Material to process:
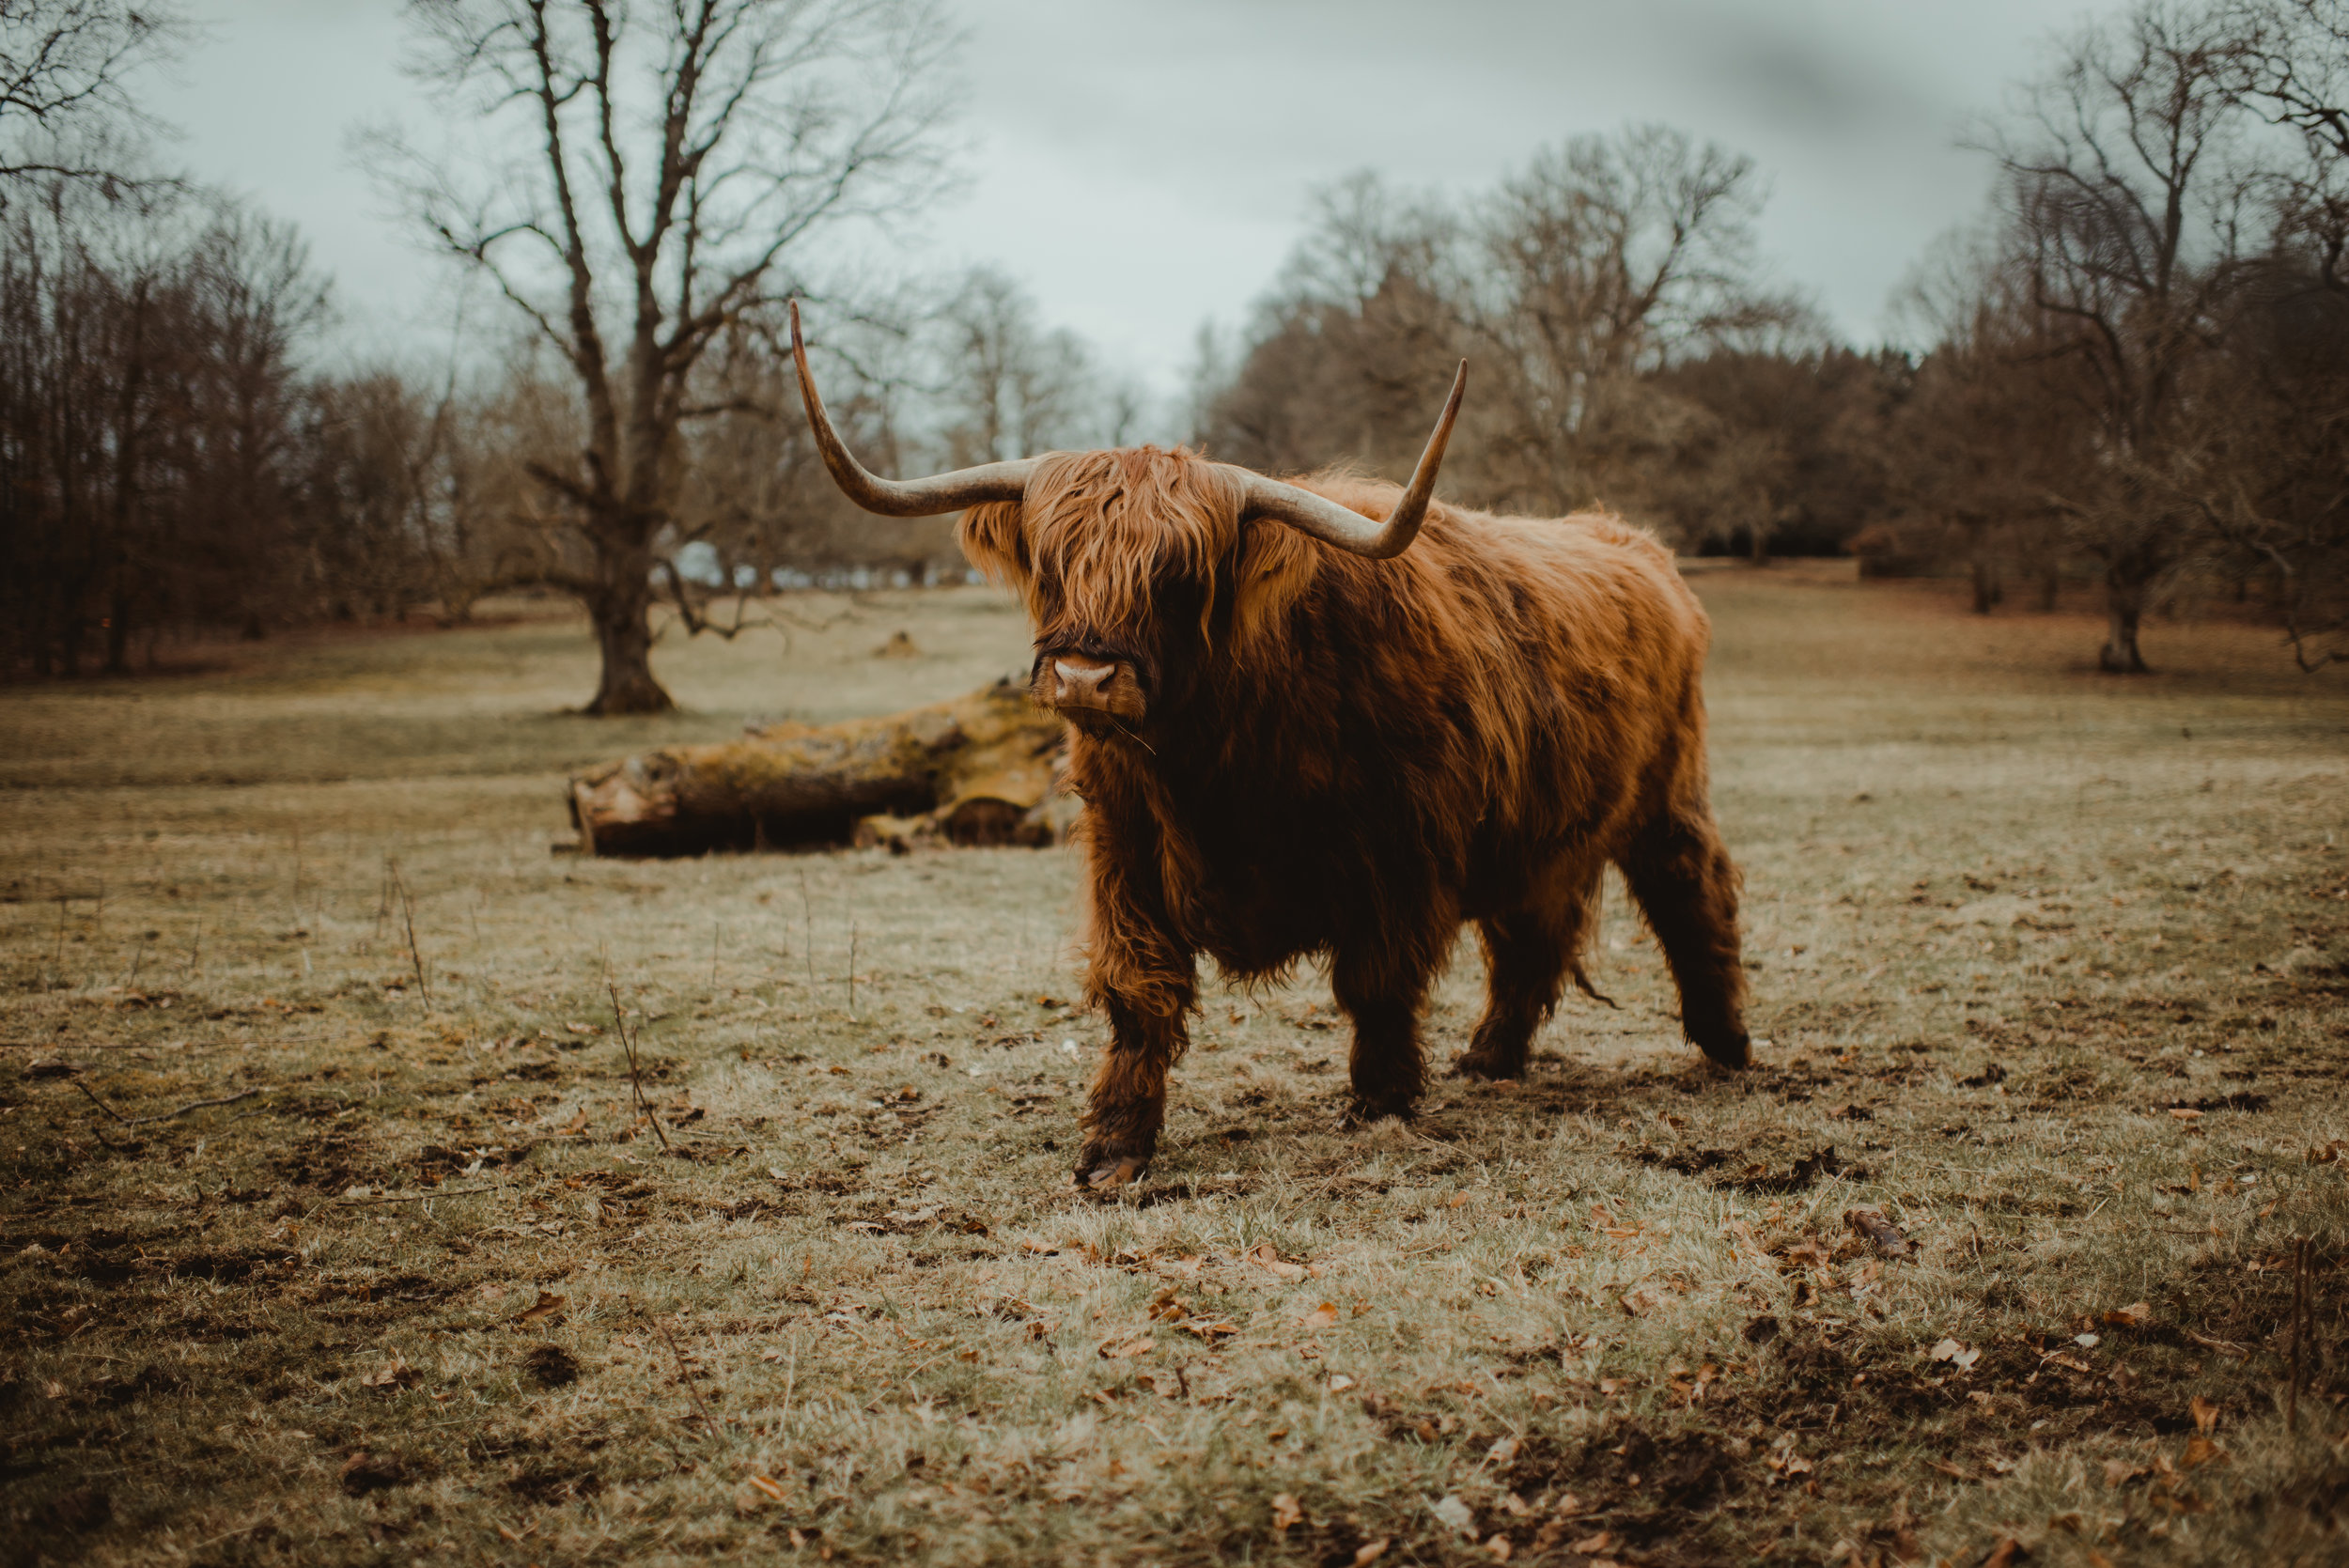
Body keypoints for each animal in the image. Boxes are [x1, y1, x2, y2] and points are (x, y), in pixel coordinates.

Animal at [799, 303, 1757, 1188]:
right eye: (1052, 561)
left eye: (1178, 573)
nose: (1083, 676)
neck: (1221, 763)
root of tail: (1633, 544)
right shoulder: (1124, 849)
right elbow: (1136, 989)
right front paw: (1114, 1145)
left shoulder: (1400, 854)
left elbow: (1377, 985)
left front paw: (1381, 1103)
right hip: (1541, 827)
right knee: (1532, 933)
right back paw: (1489, 1058)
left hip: (1667, 791)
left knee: (1693, 889)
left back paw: (1726, 1044)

Problem:
Repeat the lines exactly as they stand, from the opening line of the data through the line with "right elbow: (1136, 989)". Pictures stay out of the copy.

Task output:
Body keypoints for each animal in the image. Boxes are [x1, y1, x2, y2] and points are (x, y), in pixel coordinates.

Animal at [799, 303, 1757, 1188]:
right eye: (1052, 561)
left eye: (1178, 573)
nose: (1083, 676)
neck: (1221, 763)
root of tail: (1633, 544)
right shoulder: (1124, 849)
right elbow: (1136, 989)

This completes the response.